November 13, 2007

Eugene Peterson, Eat This Book

In Eat This Book, Peterson continues the work he began in his masterful Christ Plays in Ten Thousand Places to construct a "spiritual theology." And in this book, he takes up "spiritual reading." Peterson guides into an intentional encounter with the Bible by focusing not just on the fact that we read the Bible, but in focusing on how.

Peterson's focus can be summed up by the guiding metaphor that gives the book its title: eat this book. The metaphor comes from the book of Revelation, where an angel tells John the Seer to eat the scroll he gives him containing God's word. Peterson molds this rather cryptic command into a well-shaped image of how we should take the Bible in when we read it. Scripture isn't for external study, for quantifying or disecting, but it is first and foremost for taking in, digesting, and living.
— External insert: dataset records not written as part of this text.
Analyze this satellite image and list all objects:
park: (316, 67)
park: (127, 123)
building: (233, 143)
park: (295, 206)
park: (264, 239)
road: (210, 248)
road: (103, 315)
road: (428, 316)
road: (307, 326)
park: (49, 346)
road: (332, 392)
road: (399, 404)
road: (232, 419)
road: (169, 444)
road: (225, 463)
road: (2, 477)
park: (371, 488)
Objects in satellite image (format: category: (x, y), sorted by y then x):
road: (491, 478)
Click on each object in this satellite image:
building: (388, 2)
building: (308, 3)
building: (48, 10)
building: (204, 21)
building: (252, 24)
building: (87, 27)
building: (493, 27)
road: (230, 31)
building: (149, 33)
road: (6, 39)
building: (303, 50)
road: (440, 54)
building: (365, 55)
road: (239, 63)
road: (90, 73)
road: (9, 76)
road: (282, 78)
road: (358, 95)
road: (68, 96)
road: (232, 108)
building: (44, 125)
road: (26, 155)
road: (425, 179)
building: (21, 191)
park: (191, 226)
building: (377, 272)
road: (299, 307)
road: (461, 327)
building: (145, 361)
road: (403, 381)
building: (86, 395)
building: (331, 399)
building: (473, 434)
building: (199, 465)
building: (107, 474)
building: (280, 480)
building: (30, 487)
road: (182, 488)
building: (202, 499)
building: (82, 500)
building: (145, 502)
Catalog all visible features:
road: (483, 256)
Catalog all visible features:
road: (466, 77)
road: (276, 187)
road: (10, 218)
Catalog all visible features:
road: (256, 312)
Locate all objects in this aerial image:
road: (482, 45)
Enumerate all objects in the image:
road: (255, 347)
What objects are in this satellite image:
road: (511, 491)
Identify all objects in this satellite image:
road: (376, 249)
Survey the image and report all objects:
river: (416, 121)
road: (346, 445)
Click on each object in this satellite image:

Near the end of the book, Peterson contrasts two types of readings of the Bible, when he says that instead of treating the Bible as a "thing, an impersonal authority . . . to define or damn others" we should deal "with God's word in a personal, relational, and obedient way." This means acknowledging that it contains "words that mean, that reveal, that shape the soul, that generate saved lives, that form believing and obedient lives" (139-40). This is the journey he leads us on through this book. First recognizing that the Bible reveals a "strange new world," to use Barth's idea, and that we need to enter that world and be shaped by it. So he teaches us how to do that, by being carefully attuned listeners, obedient listeners.

I highly recommend this book. It has rekindled in me a passion for reading God's word, and helped remind me of how I should be doing it and why. We read God's word to be formed by it, and Peterson helps bring this home. Do not miss this book.